__Exercise requirements__:
List each line in the records below that contains the string "this". Case counts.

__Rendered chart images__:
######
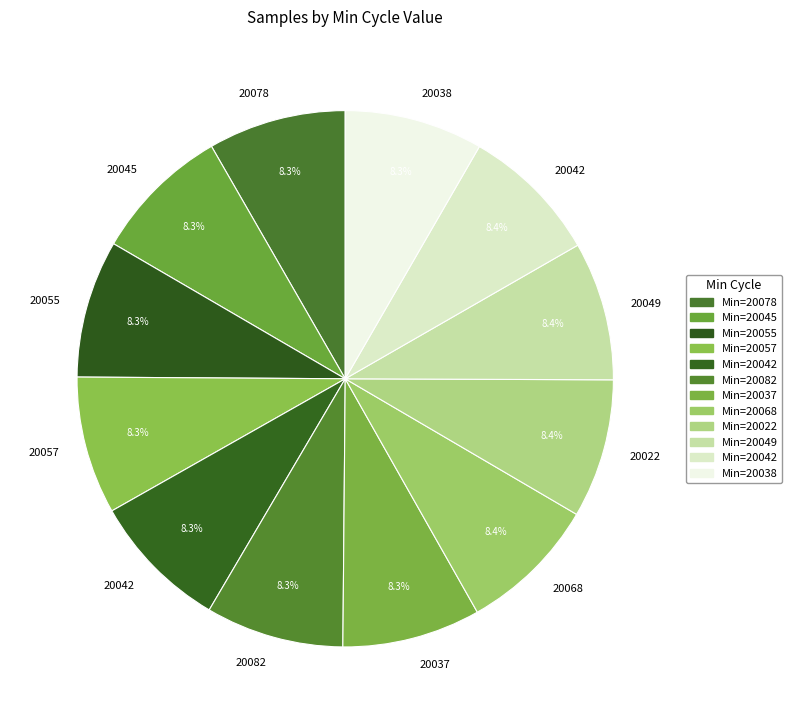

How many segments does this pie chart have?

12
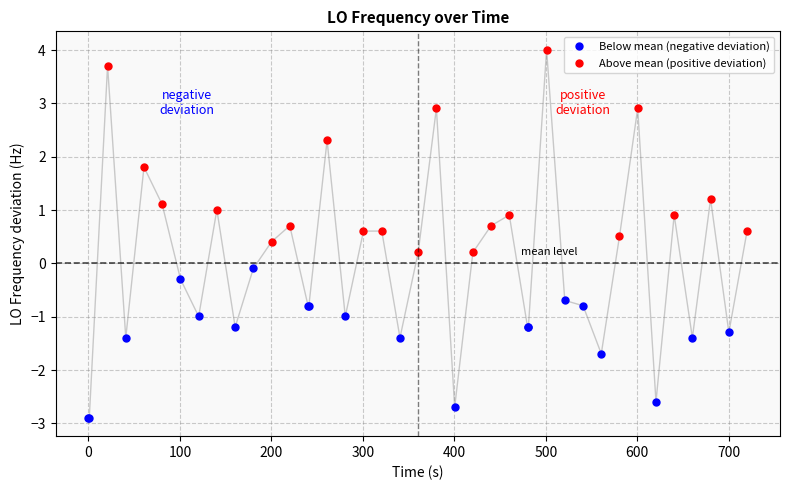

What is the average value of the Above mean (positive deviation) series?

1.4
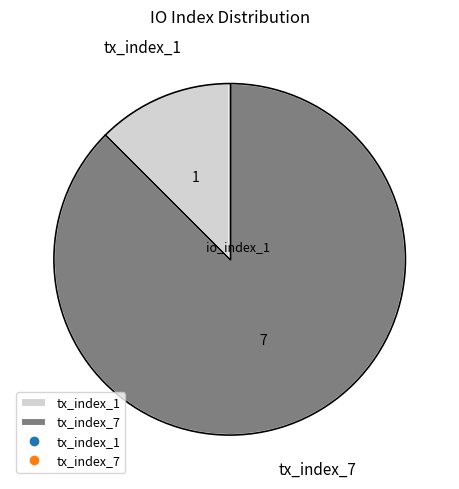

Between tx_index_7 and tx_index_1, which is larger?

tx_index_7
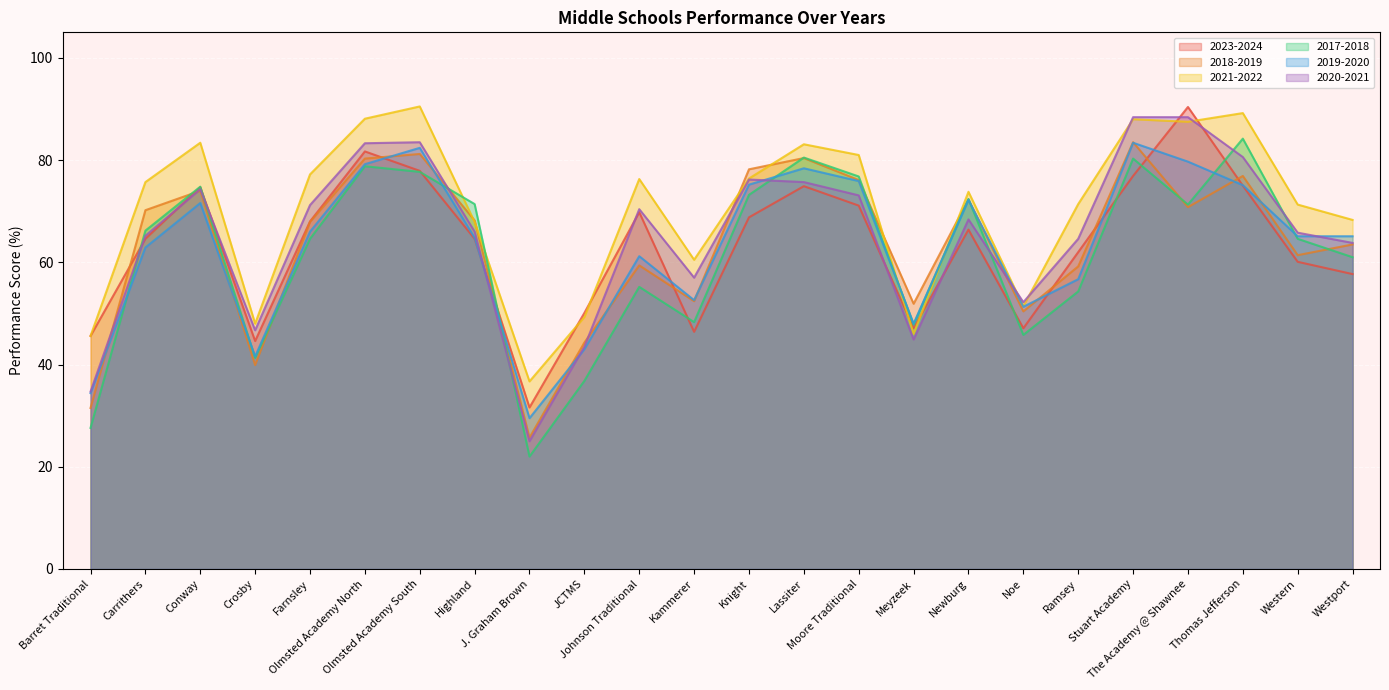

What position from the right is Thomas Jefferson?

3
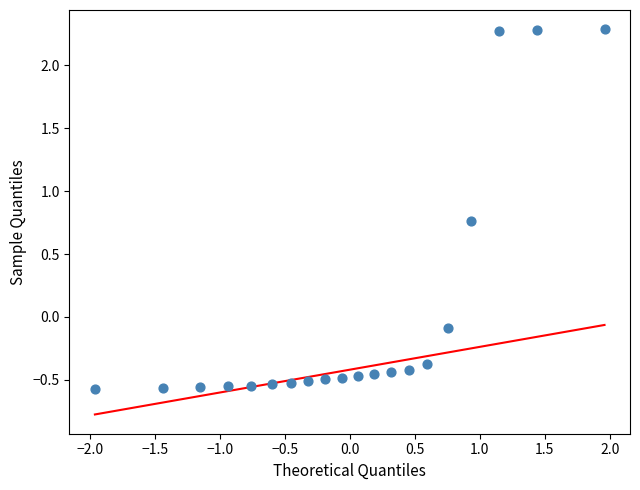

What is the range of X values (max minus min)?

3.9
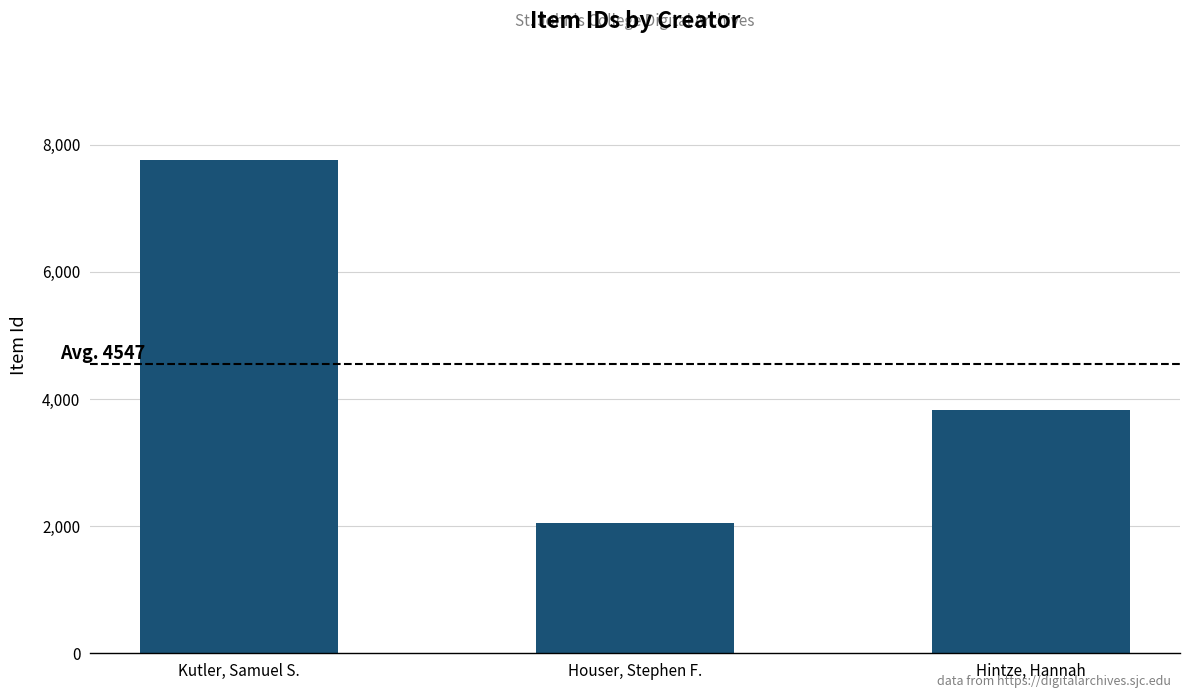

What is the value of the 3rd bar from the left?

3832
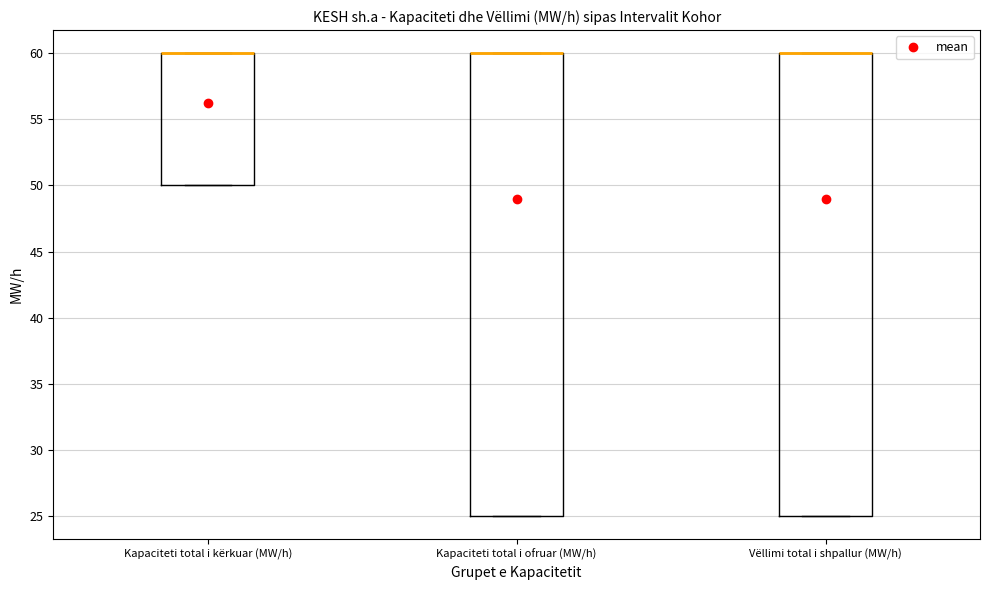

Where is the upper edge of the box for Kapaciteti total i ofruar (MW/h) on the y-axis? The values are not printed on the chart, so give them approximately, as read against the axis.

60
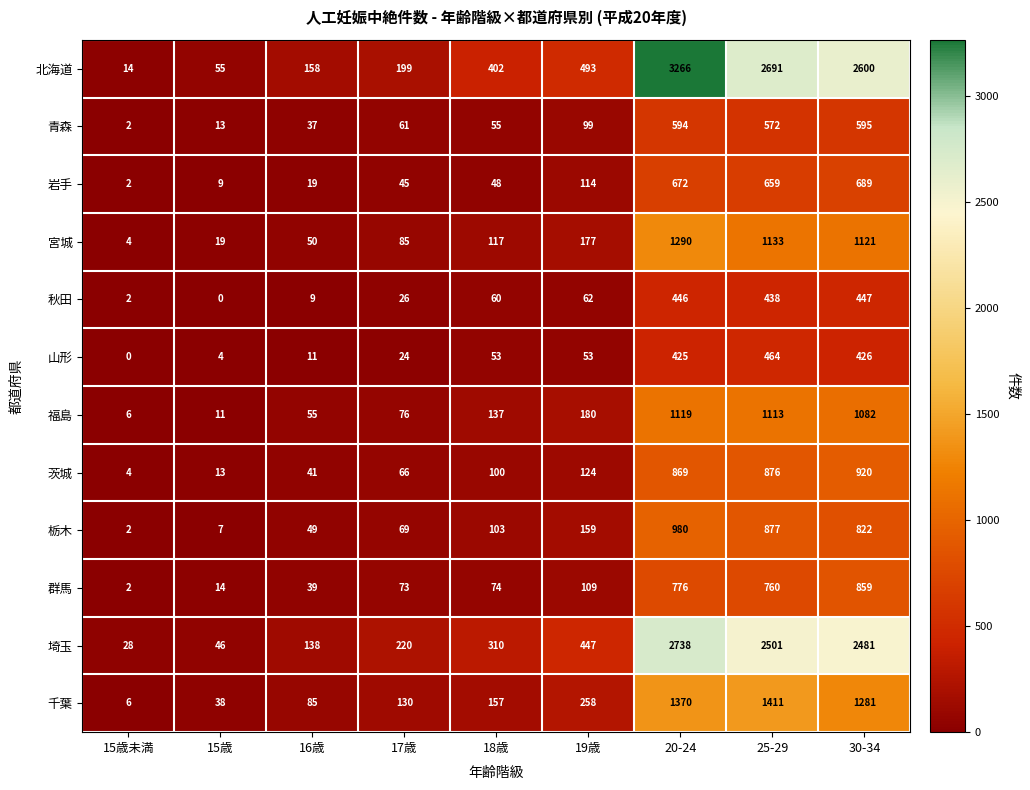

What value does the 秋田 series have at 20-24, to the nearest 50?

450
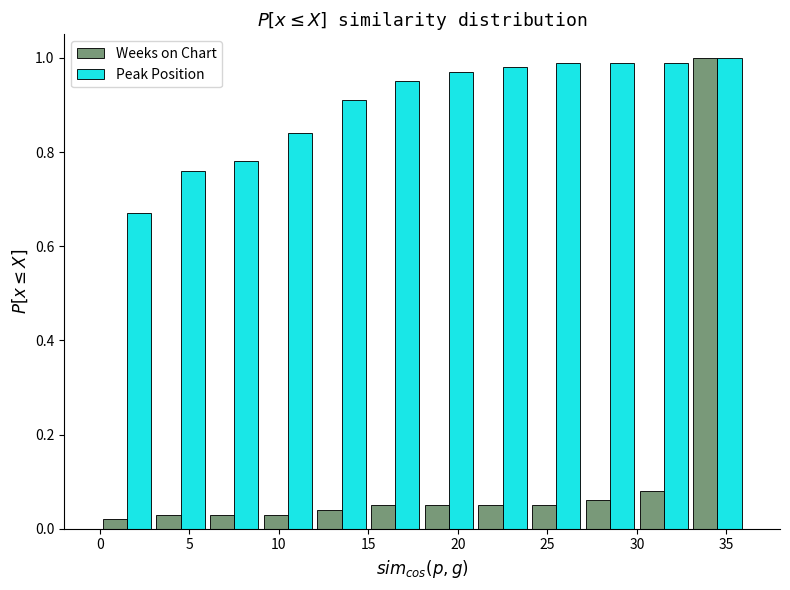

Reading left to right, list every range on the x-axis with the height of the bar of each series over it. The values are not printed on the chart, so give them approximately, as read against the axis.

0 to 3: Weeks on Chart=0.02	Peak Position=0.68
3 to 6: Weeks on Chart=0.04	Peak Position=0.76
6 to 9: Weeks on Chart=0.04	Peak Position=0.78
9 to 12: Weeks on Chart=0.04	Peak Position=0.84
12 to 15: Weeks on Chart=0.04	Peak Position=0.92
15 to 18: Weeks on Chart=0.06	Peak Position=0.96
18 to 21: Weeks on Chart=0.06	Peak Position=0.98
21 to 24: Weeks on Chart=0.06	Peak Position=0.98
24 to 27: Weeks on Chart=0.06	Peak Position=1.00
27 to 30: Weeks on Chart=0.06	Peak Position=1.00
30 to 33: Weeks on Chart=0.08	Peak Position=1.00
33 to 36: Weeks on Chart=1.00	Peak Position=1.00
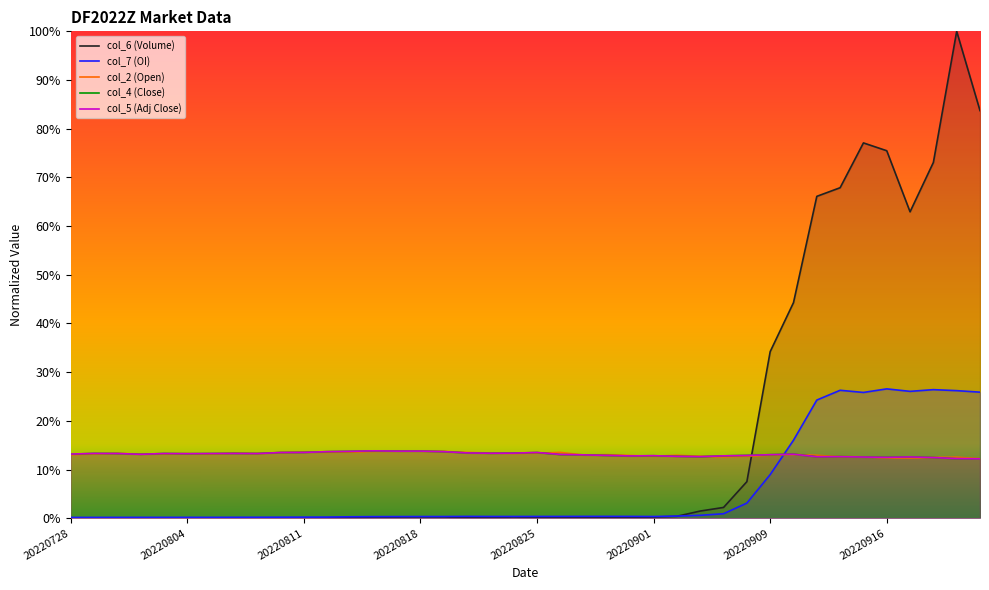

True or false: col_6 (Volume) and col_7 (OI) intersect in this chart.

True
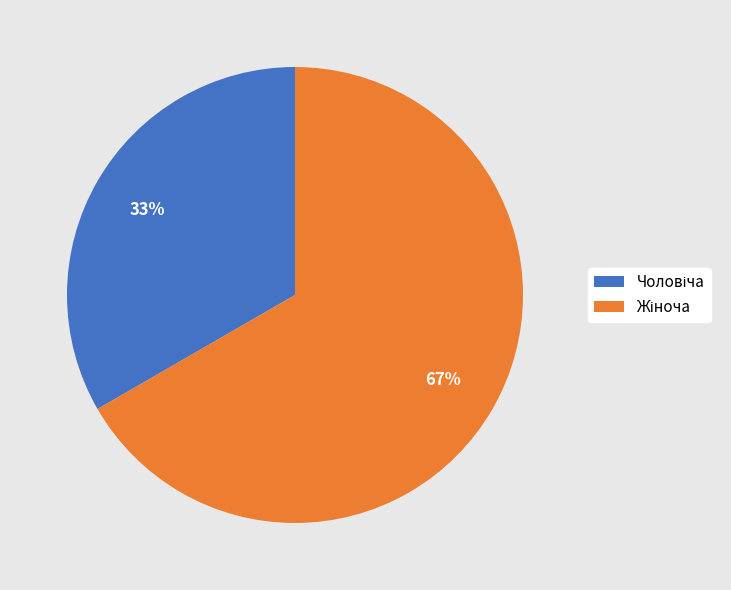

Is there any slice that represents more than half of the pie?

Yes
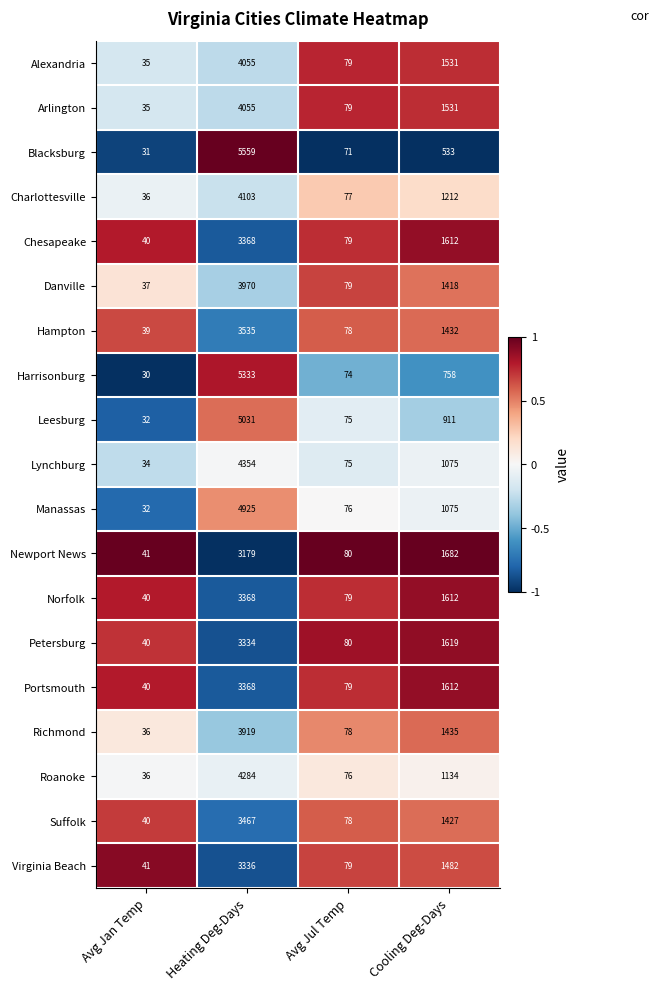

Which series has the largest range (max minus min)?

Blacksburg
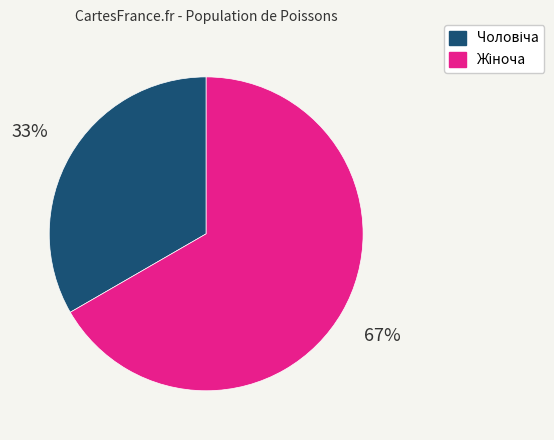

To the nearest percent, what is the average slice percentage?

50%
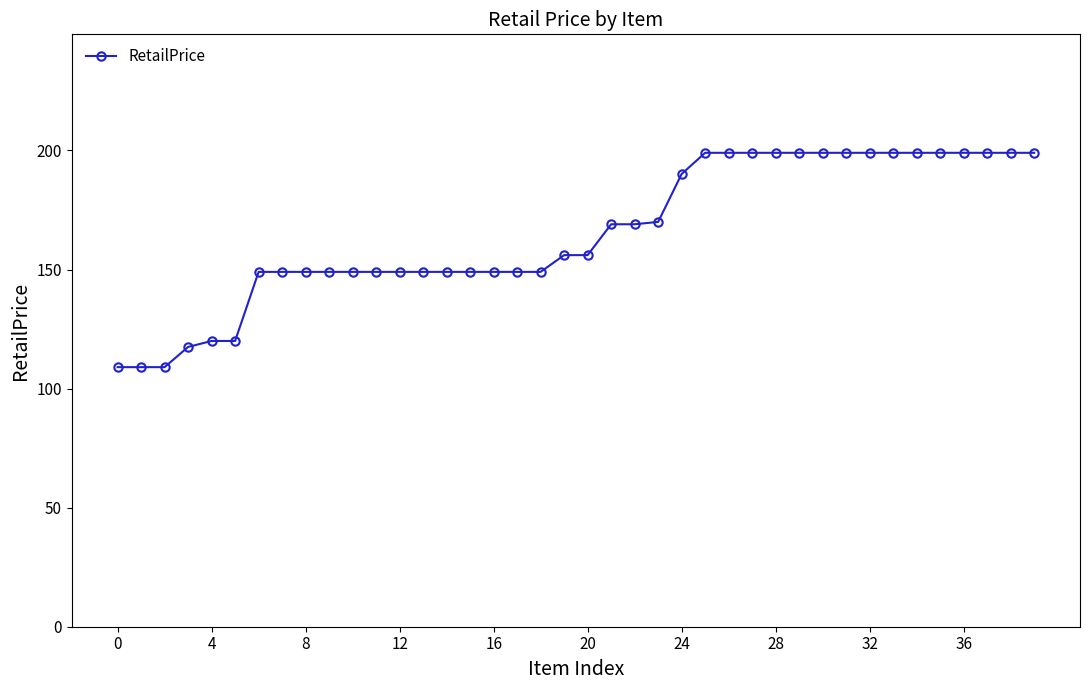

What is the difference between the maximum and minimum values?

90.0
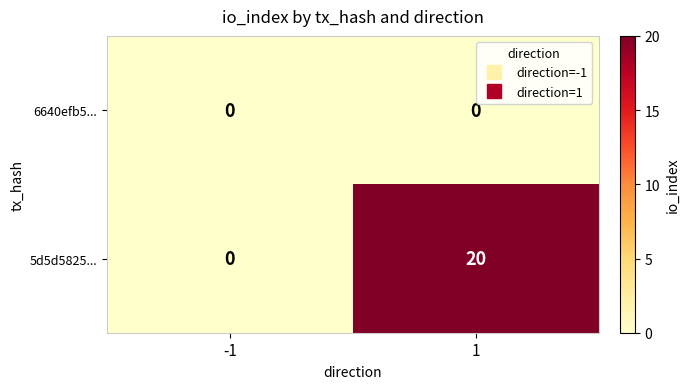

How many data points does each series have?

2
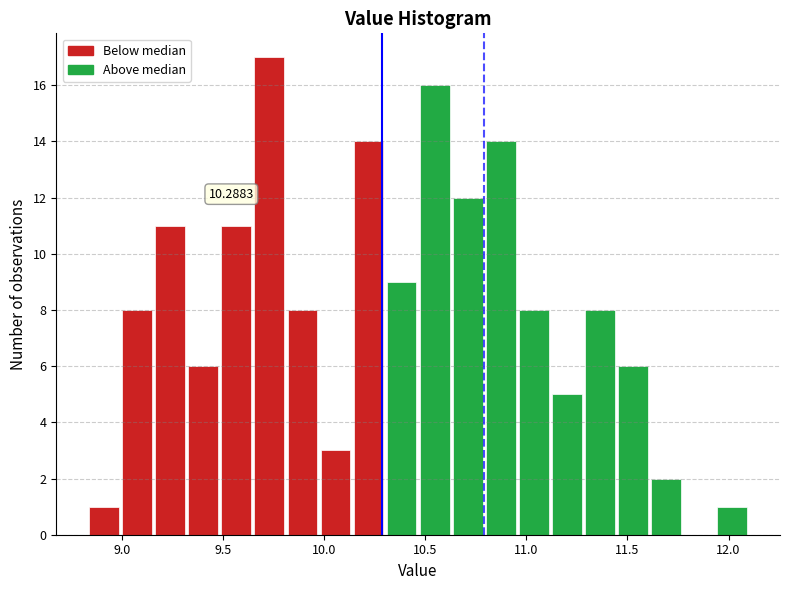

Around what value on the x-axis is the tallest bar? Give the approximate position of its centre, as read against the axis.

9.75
######
__Solution to the problem__:
How many segments does this pie chart have?
True or false: col_6 (Volume) and col_7 (OI) intersect in this chart.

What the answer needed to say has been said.